Conversely, “U.P. Teapot” fairly floats off its canvas in its 3D elegance as it sits magisterially on its platter in the limelight. Unlike the other two teapots that appear, then seem to disappear into the background, this U.P. trophy is organic and sculptural while wearing and reflecting its setting like a royal robe. Though all three works are aesthetically pleasing, their different POV and optical effects reinforce the concept that understanding is often a matter of context and multiple interpretations. “I hope to bring together technique and idea,” Peterson says, “to create balance between the two.”
This is no more apparent than with one painting that might be considered On Reflection’s signature work, the estimable “Fork Spoon Times Two.” On an icy blue background, a fork and spoon of your finest flatware share a table setting with their mirror image. The “four” utensils appear to be suspended in space the way a viewer must suspend one’s first impression in order to grasp the reality of the image. The grace and craftsmanship here can be enjoyed for their own sake, but the painting strongly suggests how any subject requires more than a passing glance in order to perceive a greater depth of perception.
Is a utensil any more “real” than its reflection? Is “Fork Spoon Times Two” less so because it’s a painting? And more to the point, do values, whether aesthetic, moral, ethical or whatever, exist absolutely, objectively, or are they only of worth when applied or understood within the context of the moment and space of each specific example. Peterson’s work would suggest the latter. He continues to explore this theme within his most visually challenging series of optical illusions wherein various objects and their surfaces reflect their patterned surroundings and are thus anchored, even structured by them. This includes such work as “Zig Zag,” “Tablecloth & Ladle” and perhaps the most mesmerizing of all, “Staple Gun Stripes.”
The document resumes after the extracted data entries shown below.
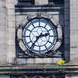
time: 2:36
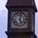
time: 5:02
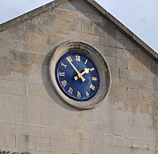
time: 1:53
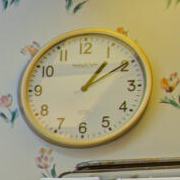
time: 1:09
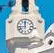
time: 11:44
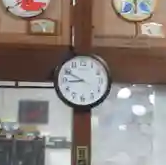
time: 8:49
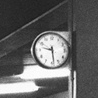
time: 9:28
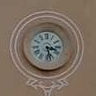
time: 3:27
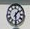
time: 1:29
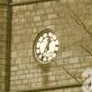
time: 12:36
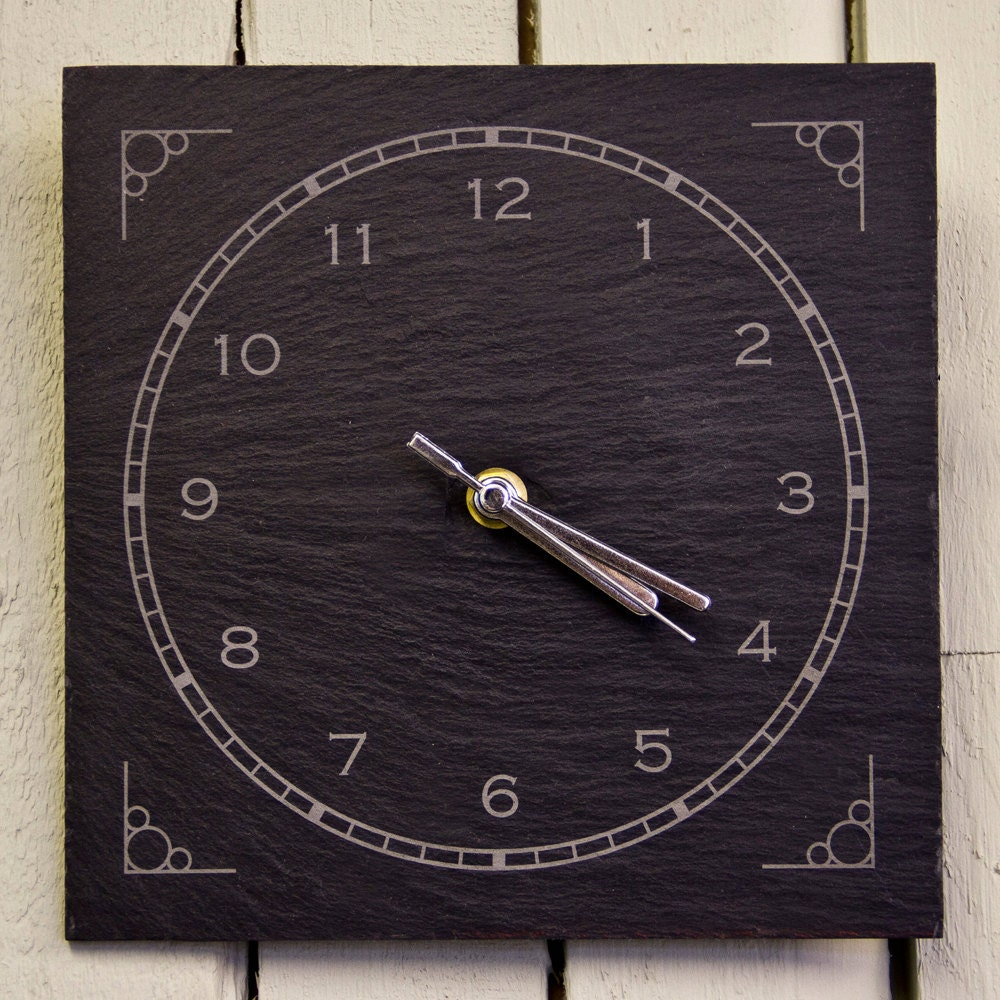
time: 4:20
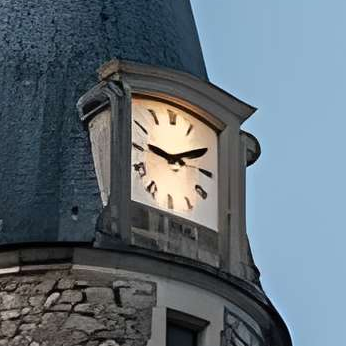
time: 9:10
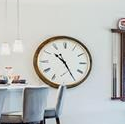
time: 10:24
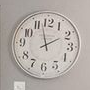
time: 1:57
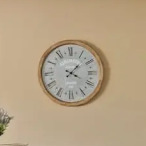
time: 4:07
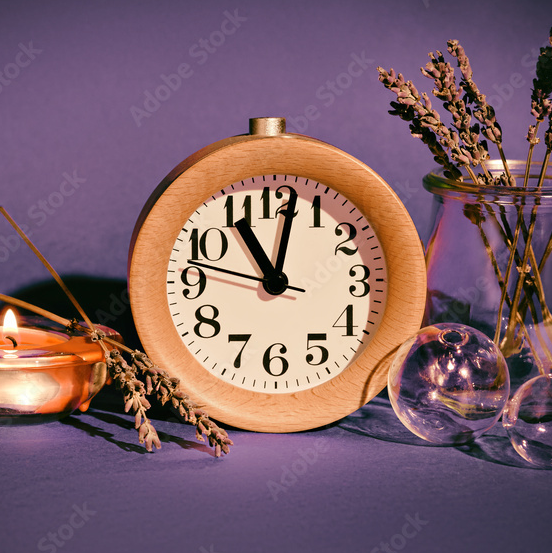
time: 11:01
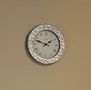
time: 1:47
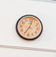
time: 7:02
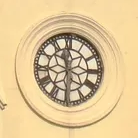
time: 11:30
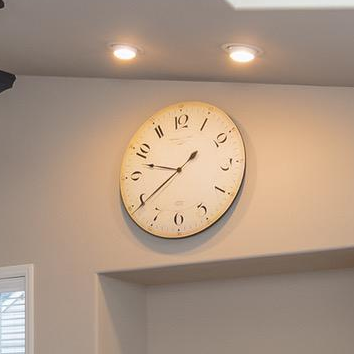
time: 1:39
In each of these paintings as well as others in this group, the reflective patterns shape and define each object organically and geometrically. There is no escaping the connection. You may never look at a common, ordinary object in the same way again anymore than one can generalize about an issue once experienced on a personal level. Peterson also revels in more uncommon things in his still lifes, especially his exquisite series devoted to auto-detailing, circa the 50’s : “Bird Bullet, “Chevyscape One” and the most surreal of all, “Caddyscape,” all of which eclipse their nostalgia as sculptural icons of their era in microcosm.
But common or not, each object in Peterson’s oeuvre is transformed by the artist’s use of trompe l’ oeil, less to fool the eye and more to engage the viewers complex powers of observation and comprehension. On Reflection, with all its visual references to paradox and ambiguity reminds the viewer of an even greater truth, that nothing is every created…or understood…in a vacuum.